If a record holds a picture, leave the picture out, but write out everything else exactly.

The records
%%
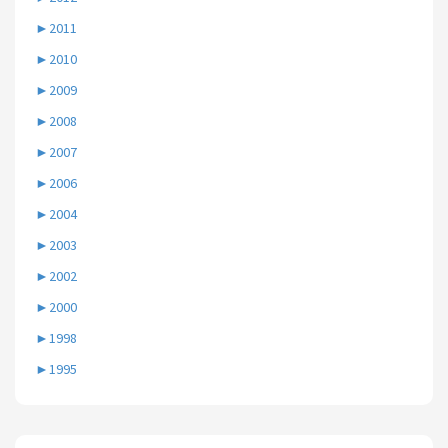
►
2011
►
2010
►
2009
►
2008
►
2007
►
2006
►
2004
►
2003
►
2002
►
2000
►
1998
►
1995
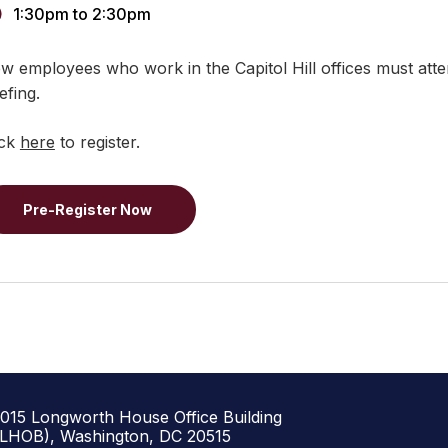
1:30pm
to
2:30pm
w employees who work in the Capitol Hill offices must attend
efing.
ick
here
to register.
Pre-Register Now
1015 Longworth House Office Building
(LHOB), Washington, DC 20515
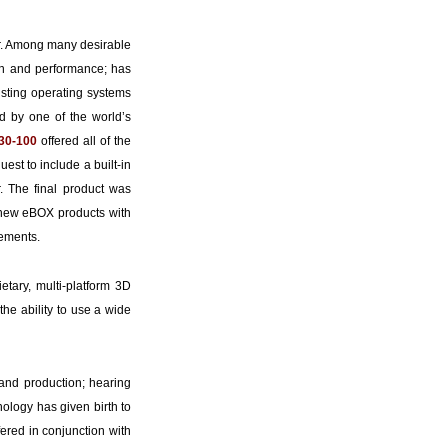
er. Among many desirable
on and performance; has
xisting operating systems
 by one of the world’s
30-100
offered all of the
st to include a built-in
. The final product was
 new eBOX products with
irements.
tary, multi-platform 3D
the ability to use a wide
 and production; hearing
nology has given birth to
ered in conjunction with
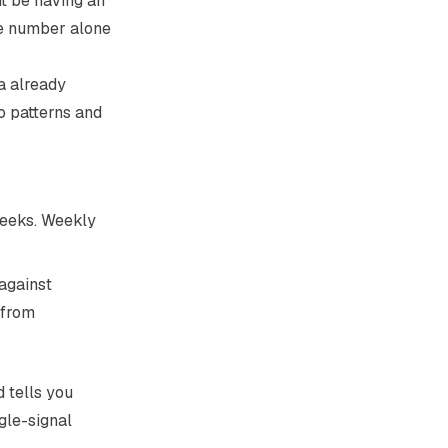
ht be having an
he number alone
a already
o patterns and
weeks. Weekly
against
 from
d tells you
gle-signal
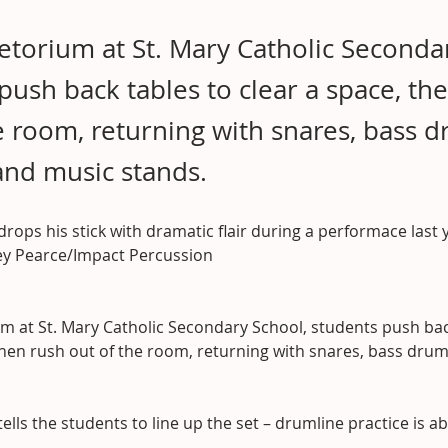
fetorium at St. Mary Catholic Seconda
push back tables to clear a space, th
e room, returning with snares, bass d
and music stands.
 drops his stick with dramatic flair during a performace last 
rey Pearce/Impact Percussion
um at St. Mary Catholic Secondary School, students push bac
then rush out of the room, returning with snares, bass dru
tells the students to line up the set – drumline practice is a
%%
Output of the exercise
►
2011
►
2010
►
2009
►
2008
►
2007
►
2006
►
2004
►
2003
►
2002
►
2000
►
1998
►
1995
1:30pm
to
2:30pm
w employees who work in the Capitol Hill offices must attend
efing.
ick
here
to register.
Pre-Register Now
1015 Longworth House Office Building
(LHOB), Washington, DC 20515
er. Among many desirable
on and performance; has
xisting operating systems
 by one of the world’s
30-100
offered all of the
st to include a built-in
. The final product was
 new eBOX products with
irements.
tary, multi-platform 3D
the ability to use a wide
 and production; hearing
nology has given birth to
ered in conjunction with
ht be having an
he number alone
a already
o patterns and
weeks. Weekly
against
 from
d tells you
gle-signal
fetorium at St. Mary Catholic Seconda
push back tables to clear a space, th
e room, returning with snares, bass d
and music stands.
 drops his stick with dramatic flair during a performace last 
rey Pearce/Impact Percussion
um at St. Mary Catholic Secondary School, students push bac
then rush out of the room, returning with snares, bass dru
tells the students to line up the set – drumline practice is a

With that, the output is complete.